My problem with audiobooks is that I can’t (actually, don’t) take note of passages that I like, so reviews seem rather flimsy. Anyhoo, some thoughts on three books I’ve listened to recently.
Dare Me by Megan Abbott
I picked this book because Abbott is on a panel I’m going to at the Melbourne Writers Festival. My poor opinion of the book won’t influence my enjoyment of the Festival session – I respect Abbott’s writing – it’s consistent, tight and no doubt thrilling for a particular audience (I’m simply not that audience).
Dare Me is a cheerleader story – think Heathers meets Tom Perrotta meets Nancy Kerrigan / Tonya Harding.
These girls are all boxed wine and havoc.
The girls are vicious (certainly a case of ‘keep your friends close and your enemies closer’); their coach is stupidly unethical and obviously disturbed; and when the pom-poms hit the fan, it took the story to a level of crazy that stretched belief. But that’s okay, because I think that’s what Abbott does and her fans love it.

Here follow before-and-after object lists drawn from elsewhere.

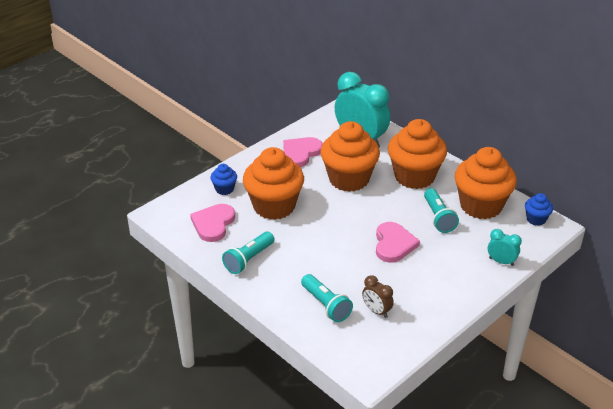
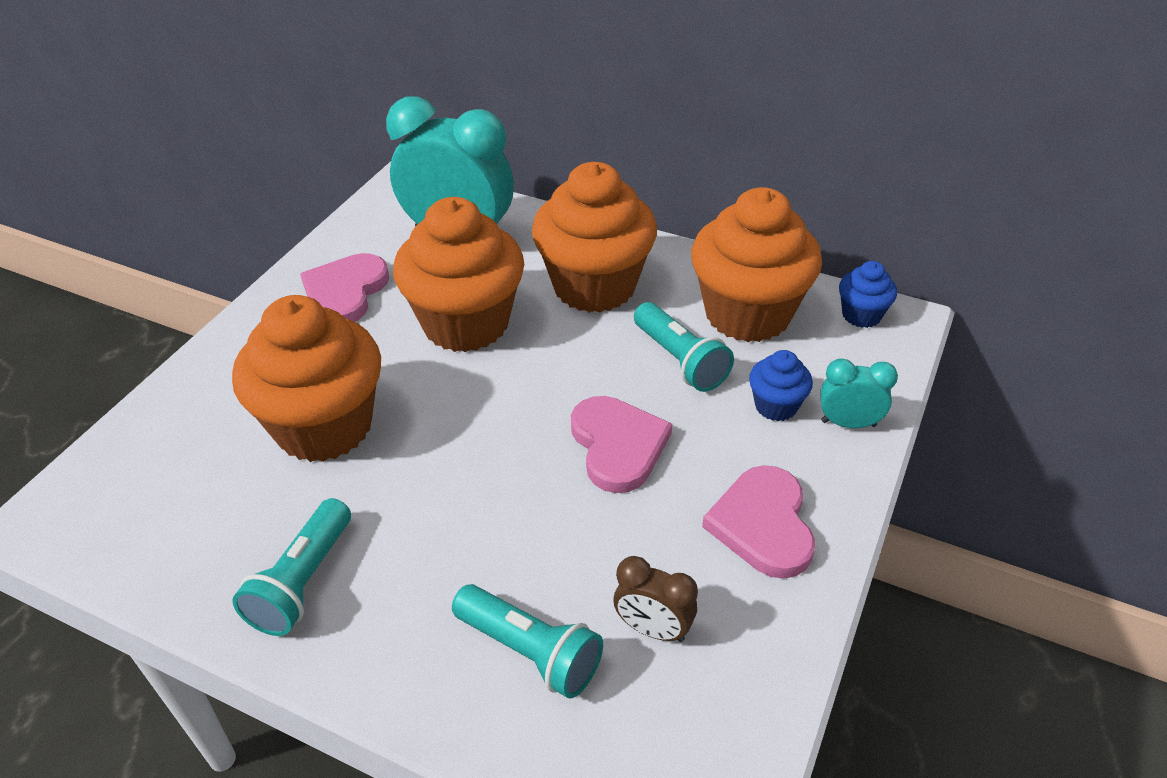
camera: 20 degrees left, 5 degrees up
pink heart [190,204,235,242] -> pink heart moved to [702,465,815,579]
blue cupcake [210,164,237,195] -> blue cupcake moved to [749,350,813,421]

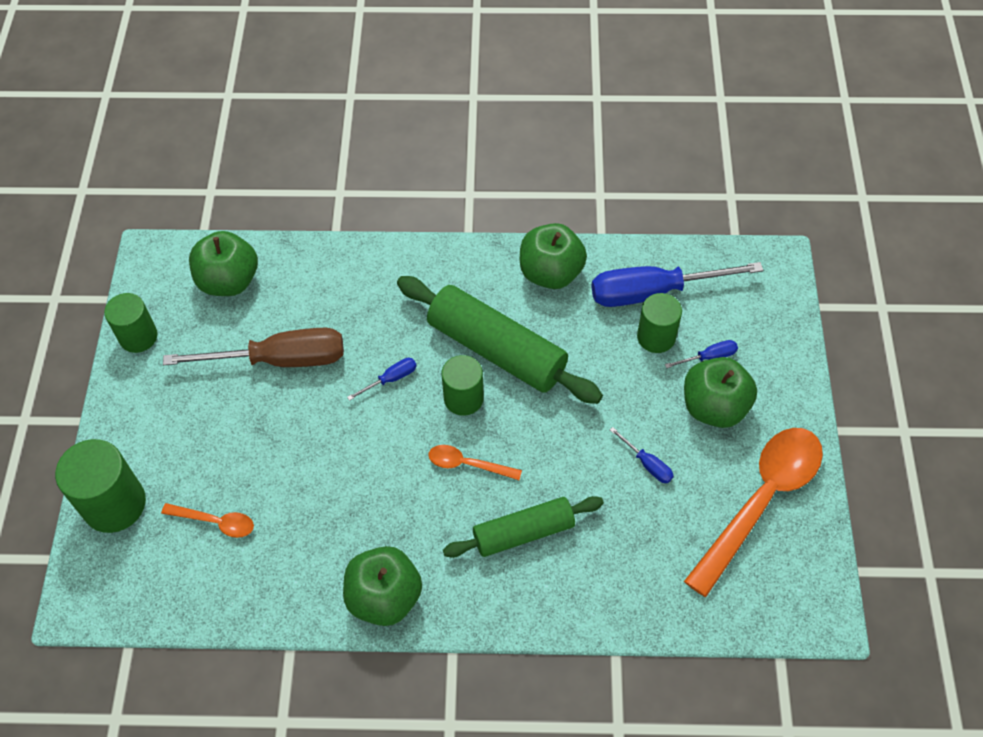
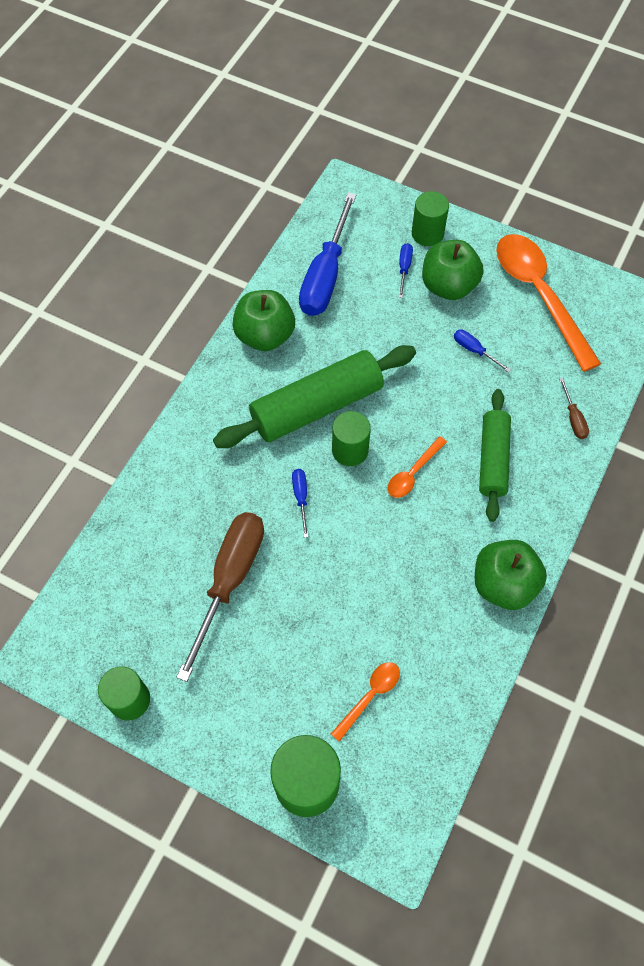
camera: 65 degrees left, 5 degrees up
green apple [189,231,258,296] -> none
blue screwdriver [610,427,674,483] -> blue screwdriver turned 120 degrees counterclockwise [454,329,511,373]
green cylinder [637,293,682,353] -> green cylinder moved to [412,191,449,246]
none -> brown screwdriver [559,377,589,439]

Personally, I couldn’t help but put my ‘parent’ hat on (see, told you I was the wrong audience) and as hordes of cheerleaders were leaving their houses in the middle of the night, taking 3am phone calls, smoking like chimneys, going to bars and purging every meal they ate, I was thinking WHERE ARE THE PARENTS?!
2/5 Sorry to be a party-pooper but ugh.
Reasons To Stay Alive by Matt Haig
Haig’s memoir about his battle with depression and anxiety is exceptionally good – it’s highly ‘readable’ and not at all grim, as you might expect.
Haig doesn’t dress up depression to make his reader feel better, nor does he make light of it – instead, he writes about how it ‘feels’ in a way that I think everybody can relate to, regardless of whether they suffer from depression, know someone who does or even have no experience whatsoever.
There were so any gems in this book (“No one sorts their life out at 3am“) that I wish I’d stopped to write them down but, at about the halfway point, I decided I’d buy a copy to have on my shelf. The key message though is simple – show love to those suffering from depression.
4/5 Extremely interesting.
Brooklyn by Colm Toibin
I saw the movie version of Brooklyn a couple of years ago and enjoyed it. I didn’t rush to read the book before I went to see the movie because I’d just finished Nora Webster and I was a bit Irish-misery-porned-out.
The story covers themes of duty, homesickness, and first love, through young Eilis Lacey, as she moves from her family home in rural Ireland to Brooklyn, America.
It’s a gentle story, not trying to do more than it should (unlike Nora Webster which I felt promised more emotional depth than it delivered). From memory, the movie is a little more sympathetic to Eilis and her quandary – in the book there are a few too many moments where she is either dithering or in denial. But I cried, which says a lot for an audiobook.